Playastan Crossroads

An installation at the 2014 Burning Man Festival, Playastan Crossroads was a collaboration with Peter Weston and many talented others. Made up of silk, wood, metal, and hand-made books, it measured 65-feet in diameter and rose to a height of 25 feet.

Viewed across the playa, Playastan Crossroads was an oasis of color and pattern emerging from the dust. It was a place to take respite among large-scale moving silk banners, each hand-painted with traditional textiles designs from along the Silk Road. This is the Playastan Crossroads, where the traditions of the past meet the visions of the future. Powered by the wind and the sun, it is a resting point, a crossroads where travelers can share their stories and experience a moment out of time.

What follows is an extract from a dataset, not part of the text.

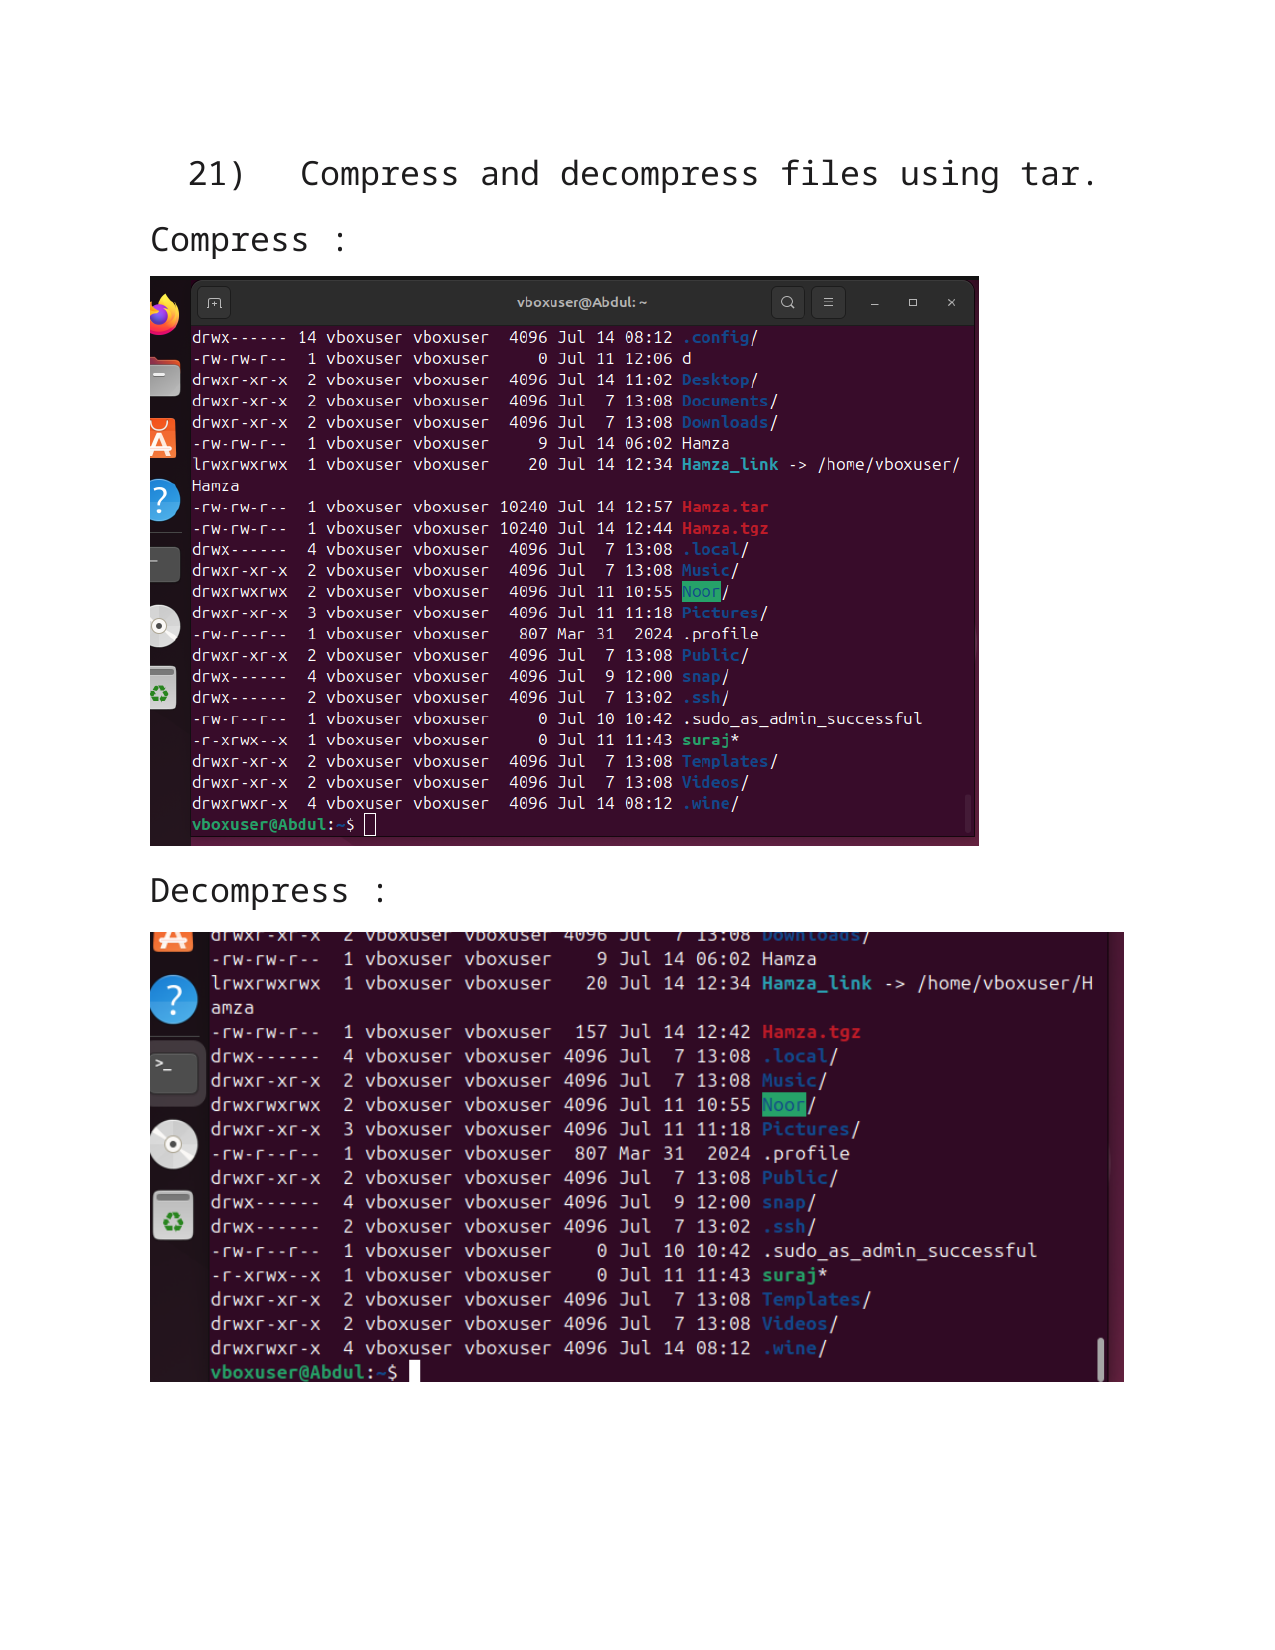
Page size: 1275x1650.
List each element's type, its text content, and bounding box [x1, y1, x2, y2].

Five interconnected elements come together to create the Playastan Crossroads: a forest of painted silk banners, an elegant central wooden structure with benches, artists’ books in which guests can add their thoughts and stories, an ambient soundscape powered by the wind, and a decorative lighting design to entertain nighttime visitors.

Thirty-three unique banners will be hand-painted, using a modified batik process, with traditional textile designs of the peoples who lived along the Silk Road. In shades of violet, deep red, and golden yellow, the banners will gradate in both size and color from the outer ring to the center of the wooden structure, where a golden banner will rise 21 feet above the Playa surface.